Por que algumas avós paternas acabam se afastando dos netos
Quando esses elementos não se estabelecem desde o início, a relação pode se tornar mais frágil, mesmo sem desentendimentos diretos.
A influência do vínculo materno nos primeiros anos
Nos primeiros meses de vida, o bebê cria sua base emocional com quem oferece os cuidados diários.
Em muitos casos, a mãe busca apoio na própria mãe, que representa sua referência de acolhimento e proteção.
Assim, a avó materna costuma estar presente em momentos importantes: noites difíceis, doenças, dúvidas sobre a criação e as primeiras conquistas da criança. Essa convivência constante fortalece naturalmente o vínculo.
Enquanto isso, a avó paterna, mesmo com vontade de participar, muitas vezes tem um contato mais eventual ou formal. Suas visitas dependem de convites ou combinações.
Com o tempo, essa diferença inicial acaba criando uma percepção emocional: uma avó faz parte da rotina, enquanto a outra aparece apenas em ocasiões especiais.
O papel do pai nas decisões do dia a dia
Outro ponto importante é a postura do pai. Muitos homens, sem perceber, deixam a organização da rotina familiar sob responsabilidade da parceira, incluindo visitas, encontros e o contato com os avós.
Quando o pai não incentiva ou facilita a convivência com sua própria mãe, o vínculo entre ela e os netos pode enfraquecer aos poucos.

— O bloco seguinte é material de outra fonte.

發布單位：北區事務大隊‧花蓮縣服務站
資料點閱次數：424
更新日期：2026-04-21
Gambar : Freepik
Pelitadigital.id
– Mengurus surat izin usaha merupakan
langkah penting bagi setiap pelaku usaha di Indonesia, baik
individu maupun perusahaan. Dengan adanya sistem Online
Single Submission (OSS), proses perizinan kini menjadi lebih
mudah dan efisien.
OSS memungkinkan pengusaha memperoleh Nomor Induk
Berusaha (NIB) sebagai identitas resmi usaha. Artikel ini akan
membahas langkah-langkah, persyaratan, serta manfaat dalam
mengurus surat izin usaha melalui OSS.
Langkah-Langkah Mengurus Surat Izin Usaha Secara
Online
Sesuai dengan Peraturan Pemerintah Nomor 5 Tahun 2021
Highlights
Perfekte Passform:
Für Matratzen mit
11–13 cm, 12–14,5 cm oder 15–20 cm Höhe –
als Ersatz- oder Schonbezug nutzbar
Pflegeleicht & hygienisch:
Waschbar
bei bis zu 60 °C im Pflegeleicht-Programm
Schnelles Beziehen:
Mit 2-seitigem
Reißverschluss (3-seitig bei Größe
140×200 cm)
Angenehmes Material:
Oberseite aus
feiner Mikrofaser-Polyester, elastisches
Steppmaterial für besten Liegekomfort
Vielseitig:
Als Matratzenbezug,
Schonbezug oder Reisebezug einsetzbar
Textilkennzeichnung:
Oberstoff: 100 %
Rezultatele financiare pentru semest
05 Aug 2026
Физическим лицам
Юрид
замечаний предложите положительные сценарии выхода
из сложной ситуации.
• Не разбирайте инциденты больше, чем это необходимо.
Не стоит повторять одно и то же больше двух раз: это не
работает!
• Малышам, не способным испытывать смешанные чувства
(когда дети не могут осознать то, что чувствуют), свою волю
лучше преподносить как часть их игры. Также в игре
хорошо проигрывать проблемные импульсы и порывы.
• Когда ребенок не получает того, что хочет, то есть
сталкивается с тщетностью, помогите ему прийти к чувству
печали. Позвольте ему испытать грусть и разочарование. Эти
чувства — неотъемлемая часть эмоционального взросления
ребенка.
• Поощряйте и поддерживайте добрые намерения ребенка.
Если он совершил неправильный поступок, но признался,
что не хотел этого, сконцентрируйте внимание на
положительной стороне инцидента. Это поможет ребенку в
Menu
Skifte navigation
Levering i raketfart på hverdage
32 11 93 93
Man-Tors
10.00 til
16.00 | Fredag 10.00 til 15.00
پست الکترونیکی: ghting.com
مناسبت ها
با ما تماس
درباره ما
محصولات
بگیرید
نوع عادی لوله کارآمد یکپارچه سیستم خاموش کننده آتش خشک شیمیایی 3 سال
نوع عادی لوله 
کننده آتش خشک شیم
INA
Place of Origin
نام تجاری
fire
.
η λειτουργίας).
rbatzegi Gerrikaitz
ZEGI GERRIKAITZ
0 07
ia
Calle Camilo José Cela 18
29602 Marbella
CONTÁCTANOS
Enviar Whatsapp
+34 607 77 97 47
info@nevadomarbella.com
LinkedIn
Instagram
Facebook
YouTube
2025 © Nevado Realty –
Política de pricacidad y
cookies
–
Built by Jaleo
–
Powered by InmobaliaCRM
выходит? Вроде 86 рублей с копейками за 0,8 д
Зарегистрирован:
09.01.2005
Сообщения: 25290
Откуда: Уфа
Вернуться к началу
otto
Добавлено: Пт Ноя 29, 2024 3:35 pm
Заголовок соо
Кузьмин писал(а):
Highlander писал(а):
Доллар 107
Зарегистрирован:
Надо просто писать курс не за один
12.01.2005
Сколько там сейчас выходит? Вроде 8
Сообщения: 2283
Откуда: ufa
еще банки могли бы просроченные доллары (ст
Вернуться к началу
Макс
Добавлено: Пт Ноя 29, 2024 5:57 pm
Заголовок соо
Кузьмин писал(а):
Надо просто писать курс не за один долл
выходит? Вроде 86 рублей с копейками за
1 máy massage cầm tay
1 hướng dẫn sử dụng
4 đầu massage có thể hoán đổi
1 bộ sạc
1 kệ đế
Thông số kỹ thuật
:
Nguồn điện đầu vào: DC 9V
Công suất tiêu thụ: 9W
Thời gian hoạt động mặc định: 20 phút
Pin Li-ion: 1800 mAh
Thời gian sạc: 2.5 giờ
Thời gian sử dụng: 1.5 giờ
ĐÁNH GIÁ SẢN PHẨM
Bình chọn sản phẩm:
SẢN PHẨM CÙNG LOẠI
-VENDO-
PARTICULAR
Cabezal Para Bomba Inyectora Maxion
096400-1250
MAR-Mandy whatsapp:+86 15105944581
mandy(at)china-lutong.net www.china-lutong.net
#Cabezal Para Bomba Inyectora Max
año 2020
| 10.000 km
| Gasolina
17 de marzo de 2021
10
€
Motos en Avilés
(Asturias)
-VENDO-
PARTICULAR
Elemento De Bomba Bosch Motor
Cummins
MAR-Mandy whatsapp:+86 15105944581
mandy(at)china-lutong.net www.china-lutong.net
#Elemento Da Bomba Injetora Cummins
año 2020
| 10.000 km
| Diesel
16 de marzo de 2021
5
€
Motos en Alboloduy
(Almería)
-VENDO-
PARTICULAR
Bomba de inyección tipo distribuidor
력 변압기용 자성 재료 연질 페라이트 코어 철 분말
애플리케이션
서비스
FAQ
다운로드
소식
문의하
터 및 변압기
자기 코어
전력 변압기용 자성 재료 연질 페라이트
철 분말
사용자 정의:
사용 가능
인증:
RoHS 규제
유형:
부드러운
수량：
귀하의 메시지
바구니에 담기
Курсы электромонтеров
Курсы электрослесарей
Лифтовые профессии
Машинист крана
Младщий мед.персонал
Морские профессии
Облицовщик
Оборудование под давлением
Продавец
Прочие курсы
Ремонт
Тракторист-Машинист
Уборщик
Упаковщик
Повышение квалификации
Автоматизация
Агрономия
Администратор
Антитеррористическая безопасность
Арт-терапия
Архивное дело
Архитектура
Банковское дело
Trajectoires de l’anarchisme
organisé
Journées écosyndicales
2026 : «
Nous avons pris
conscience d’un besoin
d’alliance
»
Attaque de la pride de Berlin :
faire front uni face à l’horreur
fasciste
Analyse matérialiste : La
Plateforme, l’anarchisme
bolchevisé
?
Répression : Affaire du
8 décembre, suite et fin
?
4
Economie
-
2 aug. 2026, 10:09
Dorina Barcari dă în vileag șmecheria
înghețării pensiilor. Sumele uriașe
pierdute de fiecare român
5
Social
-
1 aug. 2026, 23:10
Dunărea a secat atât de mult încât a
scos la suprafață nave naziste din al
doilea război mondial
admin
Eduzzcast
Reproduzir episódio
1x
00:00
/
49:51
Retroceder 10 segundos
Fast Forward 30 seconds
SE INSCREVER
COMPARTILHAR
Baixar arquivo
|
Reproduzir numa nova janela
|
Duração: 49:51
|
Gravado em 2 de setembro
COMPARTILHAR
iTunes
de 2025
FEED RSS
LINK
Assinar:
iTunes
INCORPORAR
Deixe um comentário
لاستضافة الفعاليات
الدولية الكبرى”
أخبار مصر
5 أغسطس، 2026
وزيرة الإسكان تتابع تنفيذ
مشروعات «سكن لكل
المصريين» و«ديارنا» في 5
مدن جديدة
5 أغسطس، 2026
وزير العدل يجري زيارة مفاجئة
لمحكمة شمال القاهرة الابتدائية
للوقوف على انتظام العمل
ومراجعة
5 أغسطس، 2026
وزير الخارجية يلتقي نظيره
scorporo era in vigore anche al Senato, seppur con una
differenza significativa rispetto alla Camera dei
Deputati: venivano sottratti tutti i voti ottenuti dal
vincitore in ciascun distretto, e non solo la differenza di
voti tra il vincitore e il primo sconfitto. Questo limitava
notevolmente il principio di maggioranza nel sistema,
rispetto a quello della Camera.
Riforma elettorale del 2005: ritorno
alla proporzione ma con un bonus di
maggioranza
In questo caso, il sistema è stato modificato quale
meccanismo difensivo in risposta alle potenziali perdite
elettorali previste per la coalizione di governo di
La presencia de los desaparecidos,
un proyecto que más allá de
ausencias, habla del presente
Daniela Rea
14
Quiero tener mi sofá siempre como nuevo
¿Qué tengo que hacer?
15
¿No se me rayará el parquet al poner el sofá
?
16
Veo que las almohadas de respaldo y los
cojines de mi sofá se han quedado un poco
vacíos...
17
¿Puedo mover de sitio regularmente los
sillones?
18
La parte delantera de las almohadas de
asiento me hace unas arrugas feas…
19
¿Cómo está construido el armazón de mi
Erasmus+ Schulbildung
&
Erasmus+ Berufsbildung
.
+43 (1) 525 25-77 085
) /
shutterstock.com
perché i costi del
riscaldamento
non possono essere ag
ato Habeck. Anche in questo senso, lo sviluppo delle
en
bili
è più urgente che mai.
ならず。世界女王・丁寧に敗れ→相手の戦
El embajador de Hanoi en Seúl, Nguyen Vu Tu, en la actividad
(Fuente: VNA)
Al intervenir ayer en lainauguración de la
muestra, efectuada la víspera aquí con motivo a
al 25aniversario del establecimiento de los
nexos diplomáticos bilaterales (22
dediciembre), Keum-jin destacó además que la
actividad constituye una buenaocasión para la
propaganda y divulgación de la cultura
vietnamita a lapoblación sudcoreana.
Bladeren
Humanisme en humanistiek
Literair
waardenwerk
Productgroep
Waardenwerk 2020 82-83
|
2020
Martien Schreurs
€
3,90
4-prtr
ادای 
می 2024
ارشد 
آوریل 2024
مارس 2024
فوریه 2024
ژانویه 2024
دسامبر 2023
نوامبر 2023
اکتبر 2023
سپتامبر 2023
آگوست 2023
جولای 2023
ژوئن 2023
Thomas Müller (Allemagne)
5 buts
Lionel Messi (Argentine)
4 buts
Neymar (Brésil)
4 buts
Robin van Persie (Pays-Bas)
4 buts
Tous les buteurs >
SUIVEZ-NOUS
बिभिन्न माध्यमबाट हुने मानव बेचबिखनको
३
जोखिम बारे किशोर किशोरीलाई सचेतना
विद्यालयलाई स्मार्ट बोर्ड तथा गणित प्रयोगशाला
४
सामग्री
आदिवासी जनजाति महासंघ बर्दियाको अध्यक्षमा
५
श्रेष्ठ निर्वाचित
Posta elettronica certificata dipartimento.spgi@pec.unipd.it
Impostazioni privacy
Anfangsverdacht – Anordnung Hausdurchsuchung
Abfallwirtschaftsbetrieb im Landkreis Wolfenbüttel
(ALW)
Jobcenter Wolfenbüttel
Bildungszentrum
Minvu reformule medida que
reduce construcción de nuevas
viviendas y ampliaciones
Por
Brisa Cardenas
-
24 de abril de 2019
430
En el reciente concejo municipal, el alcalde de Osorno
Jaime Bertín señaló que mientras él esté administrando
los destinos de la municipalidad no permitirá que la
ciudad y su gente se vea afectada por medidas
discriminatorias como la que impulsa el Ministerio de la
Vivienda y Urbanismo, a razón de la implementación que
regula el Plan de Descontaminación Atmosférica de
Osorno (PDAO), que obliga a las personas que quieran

Não se trata de rejeição direta, mas de adiamentos, falta de iniciativa e pequenas ausências.
Com o passar do tempo, o que parecia um detalhe se transforma em um distanciamento emocional.
O sentimento de perda de espaço
Para muitas mulheres, o filho foi durante anos o centro da sua vida. Quando ele constrói sua própria família, a mãe deixa de ocupar o papel principal em sua rotina.
Essa mudança pode gerar um sentimento de perda ou insegurança. Algumas avós tentam se aproximar dando conselhos frequentes, fazendo comparações ou opinando sobre a criação dos netos.
Mesmo quando a intenção é ajudar, essas atitudes podem ser interpretadas como críticas ou interferência.
A partir daí, surgem pequenos desconfortos que acabam reduzindo o contato e a proximidade.
Quando há separação ou divórcio
A separação dos pais também pode impactar a relação com a família paterna. Em muitos casos, a criança passa a conviver mais com um dos pais — geralmente a mãe — e com a rede de apoio dela.